#### Задание 1:
Выпишите без изменений строки записей с самого начала записей до строки с «scientific name: Gillmeria pallidactyla» включительно.

#### Текст для чтения:
"""

И все же, и все же — чего-то все наши подходы не схватывают. Что-то останется за пределами наших рассуждений: секрет личности Бахтина. В известной мере он разделял этот секрет с теми, с кем его связала, как, скажем, с Марией Вениаминовной Юдиной (называю именно ее просто потому, что лично ее знал и в силах живо представить себе), солидарность судьбы; связала поверх всех барьеров личного разномыслия (об этом разномыслии забывать тоже не след). Были черты, общие для всех живших тогда посреди «варваров», как живая память утопической Атлантиды (грань, отделявшая Бахтина не только от вульгарно-советского официоза, но, что важно, и от футуристско-опоязовской культуры, выражена наряду с прочим и в приверженности мыслителя к символистскому культурному типу, особенно к Вяч. Иванову). Среди этих черт следует назвать очень трудно постижимое для нас соединение трагизма — и притом, как настаивал сам Михаил Михайлович в одном из разговоров с В. Д. Дувакиным, такого трагизма, в сравнении с которым все греческие трагедии представляются невинными и наивными, — и какой-то неискоренимой, ибо укорененной очень глубоко, совершенно особой по тембру веселости, решительно ничего общего не имеющей с так называемым оптимизмом. Общая черта людей его формации, но у него выступавшая как-то специфически. Веселости этой мы не сыщем в младших, и схватить се, как кажется, труднее, чем трагизм, труднее всего. В том известном портрете Бахтина, который является едва ли не самой удачной работой покойного Юрия Селиверстова, всякий прочувствует трагизм, но вот того, что я, может быть, не совсем ладно называю бахтин-ской веселостью, мне лично в нем все-таки недостает...

"""

#### Задание 2:
Перечислите всех людей, которых текст о Бахтине называет по имени или фамилии.

#### Извлечённые записи:

"""

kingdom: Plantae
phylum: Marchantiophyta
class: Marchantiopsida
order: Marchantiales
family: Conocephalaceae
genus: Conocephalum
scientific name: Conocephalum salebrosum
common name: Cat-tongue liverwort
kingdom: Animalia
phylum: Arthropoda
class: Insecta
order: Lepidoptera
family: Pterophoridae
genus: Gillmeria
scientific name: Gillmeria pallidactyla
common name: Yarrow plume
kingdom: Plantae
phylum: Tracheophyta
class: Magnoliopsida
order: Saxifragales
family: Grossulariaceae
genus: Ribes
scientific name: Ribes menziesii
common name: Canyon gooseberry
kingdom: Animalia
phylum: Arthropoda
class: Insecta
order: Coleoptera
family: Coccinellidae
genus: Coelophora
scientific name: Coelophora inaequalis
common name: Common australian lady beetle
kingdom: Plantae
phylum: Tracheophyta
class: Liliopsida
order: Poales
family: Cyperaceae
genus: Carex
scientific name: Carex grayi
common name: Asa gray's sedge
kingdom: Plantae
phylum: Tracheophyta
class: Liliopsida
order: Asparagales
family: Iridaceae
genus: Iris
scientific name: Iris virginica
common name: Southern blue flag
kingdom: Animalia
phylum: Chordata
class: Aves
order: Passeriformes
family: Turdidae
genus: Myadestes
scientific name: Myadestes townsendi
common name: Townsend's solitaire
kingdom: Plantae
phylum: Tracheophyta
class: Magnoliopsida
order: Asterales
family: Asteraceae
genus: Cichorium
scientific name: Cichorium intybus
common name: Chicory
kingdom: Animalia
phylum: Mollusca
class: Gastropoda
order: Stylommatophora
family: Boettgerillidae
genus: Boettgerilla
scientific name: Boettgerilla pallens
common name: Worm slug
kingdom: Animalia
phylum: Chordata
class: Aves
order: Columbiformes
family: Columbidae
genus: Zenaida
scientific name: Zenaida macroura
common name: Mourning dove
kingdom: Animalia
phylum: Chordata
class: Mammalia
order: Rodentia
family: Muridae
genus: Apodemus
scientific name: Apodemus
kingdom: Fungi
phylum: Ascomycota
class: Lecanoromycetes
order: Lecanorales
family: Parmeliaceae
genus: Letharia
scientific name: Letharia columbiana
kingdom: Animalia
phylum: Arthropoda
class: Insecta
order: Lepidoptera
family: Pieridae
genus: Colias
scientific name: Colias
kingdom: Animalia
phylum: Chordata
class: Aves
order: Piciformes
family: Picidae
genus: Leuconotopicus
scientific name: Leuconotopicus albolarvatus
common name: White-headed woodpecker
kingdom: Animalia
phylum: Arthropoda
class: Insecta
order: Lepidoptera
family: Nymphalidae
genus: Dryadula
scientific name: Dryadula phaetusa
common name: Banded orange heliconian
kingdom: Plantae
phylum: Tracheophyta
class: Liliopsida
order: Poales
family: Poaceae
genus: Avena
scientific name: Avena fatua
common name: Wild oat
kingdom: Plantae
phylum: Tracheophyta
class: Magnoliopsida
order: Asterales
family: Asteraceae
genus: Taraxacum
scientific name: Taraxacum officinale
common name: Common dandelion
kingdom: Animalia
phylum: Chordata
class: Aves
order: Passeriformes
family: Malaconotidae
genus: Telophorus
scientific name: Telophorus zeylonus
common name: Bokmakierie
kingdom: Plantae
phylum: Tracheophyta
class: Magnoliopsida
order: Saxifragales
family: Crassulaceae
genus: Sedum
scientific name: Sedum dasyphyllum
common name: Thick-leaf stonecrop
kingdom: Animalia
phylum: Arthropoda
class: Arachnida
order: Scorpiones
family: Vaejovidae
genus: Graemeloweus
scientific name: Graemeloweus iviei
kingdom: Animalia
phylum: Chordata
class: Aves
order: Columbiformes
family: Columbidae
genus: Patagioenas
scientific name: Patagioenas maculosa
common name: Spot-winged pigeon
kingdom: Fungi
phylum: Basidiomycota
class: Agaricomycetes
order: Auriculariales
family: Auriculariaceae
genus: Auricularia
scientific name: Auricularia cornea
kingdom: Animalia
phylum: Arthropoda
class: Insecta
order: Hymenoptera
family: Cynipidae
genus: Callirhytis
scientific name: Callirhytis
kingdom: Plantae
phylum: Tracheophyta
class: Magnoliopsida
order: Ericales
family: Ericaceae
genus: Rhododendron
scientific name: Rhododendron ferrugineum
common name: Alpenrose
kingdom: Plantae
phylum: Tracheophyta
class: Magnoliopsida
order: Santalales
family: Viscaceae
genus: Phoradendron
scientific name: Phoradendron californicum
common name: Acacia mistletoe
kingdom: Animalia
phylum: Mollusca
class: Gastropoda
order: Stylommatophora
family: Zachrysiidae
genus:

"""

#### Полный ответ 1:
kingdom: Plantae
phylum: Marchantiophyta
class: Marchantiopsida
order: Marchantiales
family: Conocephalaceae
genus: Conocephalum
scientific name: Conocephalum salebrosum
common name: Cat-tongue liverwort
kingdom: Animalia
phylum: Arthropoda
class: Insecta
order: Lepidoptera
family: Pterophoridae
genus: Gillmeria
scientific name: Gillmeria pallidactyla

#### Полный ответ 2:
- Бахтин (Михаил Михайлович)
- Мария Вениаминовна Юдина
- Вяч. Иванов
- В. Д. Дувакин
- Юрий Селиверстов